Comment From: fchollet

What's the error message?

Comment From: grasskin

Traceback (most recent call last):
  File "/Users/grasskin/Desktop/keras-core/examples/keras_io/tensorflow/vision/vit_small_ds.py", line 528, in <module>
    vit = create_vit_classifier(vanilla=True)
  File "/Users/grasskin/Desktop/keras-core/examples/keras_io/tensorflow/vision/vit_small_ds.py", line 402, in create_vit_classifier
    (tokens, _) = ShiftedPatchTokenization(vanilla=vanilla)(augmented)
  File "/Users/grasskin/Desktop/keras-core/keras_core/utils/traceback_utils.py", line 113, in error_handler
    return fn(*args, **kwargs)
  File "/Users/grasskin/Desktop/keras-core/keras_core/layers/layer.py", line 569, in __call__
    self._maybe_build(call_spec)
  File "/Users/grasskin/Desktop/keras-core/keras_core/layers/layer.py", line 962, in _maybe_build
    raise ValueError(
ValueError: Layer 'shifted_patch_tokenization_2' looks like it has unbuilt state, but Keras is not able to trace the layer `call()` in order to build it automatically. You must implement the `def build(self, input_shape)` method on your layer. It should create all variables used by the layer (e.g. by calling `layer.build()` on all its children layers).

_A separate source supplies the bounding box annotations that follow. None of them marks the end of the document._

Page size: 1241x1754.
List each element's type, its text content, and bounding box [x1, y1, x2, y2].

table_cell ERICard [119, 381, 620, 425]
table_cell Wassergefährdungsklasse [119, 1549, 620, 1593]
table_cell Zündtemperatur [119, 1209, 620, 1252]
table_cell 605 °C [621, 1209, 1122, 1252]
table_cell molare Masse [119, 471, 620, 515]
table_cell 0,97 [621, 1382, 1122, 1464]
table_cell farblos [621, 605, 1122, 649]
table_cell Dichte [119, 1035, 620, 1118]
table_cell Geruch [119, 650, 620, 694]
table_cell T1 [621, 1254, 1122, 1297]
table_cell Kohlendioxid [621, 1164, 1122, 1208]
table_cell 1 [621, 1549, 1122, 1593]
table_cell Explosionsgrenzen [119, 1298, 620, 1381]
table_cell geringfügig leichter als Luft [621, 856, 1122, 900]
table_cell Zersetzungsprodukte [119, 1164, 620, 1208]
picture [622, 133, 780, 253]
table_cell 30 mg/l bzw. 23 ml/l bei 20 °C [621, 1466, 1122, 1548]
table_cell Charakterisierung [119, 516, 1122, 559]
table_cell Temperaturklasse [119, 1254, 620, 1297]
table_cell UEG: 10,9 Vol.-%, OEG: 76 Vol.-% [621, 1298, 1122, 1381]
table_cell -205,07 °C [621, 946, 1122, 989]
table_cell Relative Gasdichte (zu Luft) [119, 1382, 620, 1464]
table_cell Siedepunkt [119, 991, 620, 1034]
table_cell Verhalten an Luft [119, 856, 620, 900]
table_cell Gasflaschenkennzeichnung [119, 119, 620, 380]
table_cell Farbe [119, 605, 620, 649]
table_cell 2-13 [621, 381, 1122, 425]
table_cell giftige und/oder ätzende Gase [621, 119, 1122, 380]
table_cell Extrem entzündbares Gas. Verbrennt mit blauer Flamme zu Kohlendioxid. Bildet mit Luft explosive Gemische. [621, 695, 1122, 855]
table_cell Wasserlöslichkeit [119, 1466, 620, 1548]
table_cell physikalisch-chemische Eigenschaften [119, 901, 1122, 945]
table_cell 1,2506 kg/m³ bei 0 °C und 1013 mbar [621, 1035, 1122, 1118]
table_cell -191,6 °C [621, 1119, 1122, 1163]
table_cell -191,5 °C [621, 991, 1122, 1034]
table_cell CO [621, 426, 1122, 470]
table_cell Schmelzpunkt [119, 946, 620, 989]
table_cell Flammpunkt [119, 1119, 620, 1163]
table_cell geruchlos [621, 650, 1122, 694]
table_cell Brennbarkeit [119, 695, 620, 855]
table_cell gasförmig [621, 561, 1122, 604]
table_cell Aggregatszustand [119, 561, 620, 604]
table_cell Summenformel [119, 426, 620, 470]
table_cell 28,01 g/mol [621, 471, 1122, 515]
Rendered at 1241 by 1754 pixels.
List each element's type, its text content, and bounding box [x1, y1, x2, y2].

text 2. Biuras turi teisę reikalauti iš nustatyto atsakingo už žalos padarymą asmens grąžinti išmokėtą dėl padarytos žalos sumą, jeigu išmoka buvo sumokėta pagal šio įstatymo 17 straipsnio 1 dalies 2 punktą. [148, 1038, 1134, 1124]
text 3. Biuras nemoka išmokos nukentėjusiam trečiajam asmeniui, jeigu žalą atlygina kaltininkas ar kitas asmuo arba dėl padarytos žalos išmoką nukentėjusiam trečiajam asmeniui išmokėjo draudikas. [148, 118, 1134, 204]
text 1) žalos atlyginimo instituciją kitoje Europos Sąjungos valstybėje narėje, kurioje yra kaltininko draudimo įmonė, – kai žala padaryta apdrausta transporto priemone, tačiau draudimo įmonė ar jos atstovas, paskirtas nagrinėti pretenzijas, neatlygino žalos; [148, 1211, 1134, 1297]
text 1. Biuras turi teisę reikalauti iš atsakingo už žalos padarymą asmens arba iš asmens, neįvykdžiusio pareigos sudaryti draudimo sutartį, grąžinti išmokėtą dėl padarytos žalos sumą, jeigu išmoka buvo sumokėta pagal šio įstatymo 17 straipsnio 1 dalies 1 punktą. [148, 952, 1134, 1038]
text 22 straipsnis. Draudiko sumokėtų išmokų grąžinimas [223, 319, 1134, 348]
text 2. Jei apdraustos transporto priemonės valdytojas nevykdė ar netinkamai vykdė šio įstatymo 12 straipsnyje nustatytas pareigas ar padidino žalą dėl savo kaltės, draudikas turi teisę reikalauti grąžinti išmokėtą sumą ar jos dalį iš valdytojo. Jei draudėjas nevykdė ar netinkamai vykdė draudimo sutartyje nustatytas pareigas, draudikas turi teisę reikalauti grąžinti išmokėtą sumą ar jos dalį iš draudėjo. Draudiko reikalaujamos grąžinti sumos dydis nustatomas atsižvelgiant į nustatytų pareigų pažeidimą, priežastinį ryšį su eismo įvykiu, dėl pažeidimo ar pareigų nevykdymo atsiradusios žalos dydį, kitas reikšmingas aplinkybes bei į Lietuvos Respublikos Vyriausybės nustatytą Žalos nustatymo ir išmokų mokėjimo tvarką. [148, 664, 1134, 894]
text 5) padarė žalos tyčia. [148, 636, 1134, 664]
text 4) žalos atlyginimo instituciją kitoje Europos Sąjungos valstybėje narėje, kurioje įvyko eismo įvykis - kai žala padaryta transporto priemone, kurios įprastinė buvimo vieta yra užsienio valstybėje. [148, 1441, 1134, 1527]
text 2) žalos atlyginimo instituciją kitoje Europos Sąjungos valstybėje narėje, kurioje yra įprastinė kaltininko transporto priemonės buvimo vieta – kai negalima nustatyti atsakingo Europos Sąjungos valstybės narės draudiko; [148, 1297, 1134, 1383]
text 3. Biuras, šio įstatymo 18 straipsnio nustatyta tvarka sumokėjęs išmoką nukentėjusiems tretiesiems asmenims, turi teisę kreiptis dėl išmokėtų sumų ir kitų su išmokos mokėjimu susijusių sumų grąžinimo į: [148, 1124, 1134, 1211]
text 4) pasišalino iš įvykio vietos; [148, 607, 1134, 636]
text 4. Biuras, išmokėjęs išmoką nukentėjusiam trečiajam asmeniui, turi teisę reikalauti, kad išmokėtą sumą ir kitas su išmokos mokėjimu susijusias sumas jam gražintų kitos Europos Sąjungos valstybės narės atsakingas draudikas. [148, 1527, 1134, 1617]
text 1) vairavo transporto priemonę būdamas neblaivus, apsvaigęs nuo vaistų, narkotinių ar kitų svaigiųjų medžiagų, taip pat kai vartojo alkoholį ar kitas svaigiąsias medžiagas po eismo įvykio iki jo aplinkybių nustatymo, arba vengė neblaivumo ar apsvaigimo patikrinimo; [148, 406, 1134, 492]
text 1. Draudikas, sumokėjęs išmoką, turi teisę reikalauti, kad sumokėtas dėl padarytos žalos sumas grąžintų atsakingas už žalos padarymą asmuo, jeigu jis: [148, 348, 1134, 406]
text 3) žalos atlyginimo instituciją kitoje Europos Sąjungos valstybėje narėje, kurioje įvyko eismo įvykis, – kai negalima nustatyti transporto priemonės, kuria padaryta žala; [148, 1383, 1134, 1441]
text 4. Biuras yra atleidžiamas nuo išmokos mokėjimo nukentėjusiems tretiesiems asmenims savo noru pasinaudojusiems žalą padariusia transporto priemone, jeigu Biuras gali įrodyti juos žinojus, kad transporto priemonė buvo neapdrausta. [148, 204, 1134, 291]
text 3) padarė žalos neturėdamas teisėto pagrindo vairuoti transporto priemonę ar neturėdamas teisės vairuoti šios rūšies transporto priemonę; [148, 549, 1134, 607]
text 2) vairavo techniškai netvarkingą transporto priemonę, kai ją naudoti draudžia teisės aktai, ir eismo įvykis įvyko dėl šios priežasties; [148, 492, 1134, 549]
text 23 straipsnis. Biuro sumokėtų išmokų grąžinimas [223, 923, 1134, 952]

The error message is a bit generic but after toying with it it has something to do with the projector layer receiving the wrong shape or not being fully defined or something along those lines. The rest of the __call__ is fine.

Comment From: cosmo3769

@grasskin @fchollet I was too going through this example. Getting the same error. Do we have to implement build method for a workaround or is it a work in progress to fix it? 🤔

Comment From: dhantule

Hi @grasskin, thanks for reporting this!

The example was updated. Please try running it again and let us know if the error persists. Thanks!

Comment From: github-actions[bot]

This issue is stale because it has been open for 14 days with no activity. It will be closed if no further activity occurs. Thank you.

Comment From: github-actions[bot]

This issue was closed because it has been inactive for 28 days. Please reopen if you'd like to work on this further.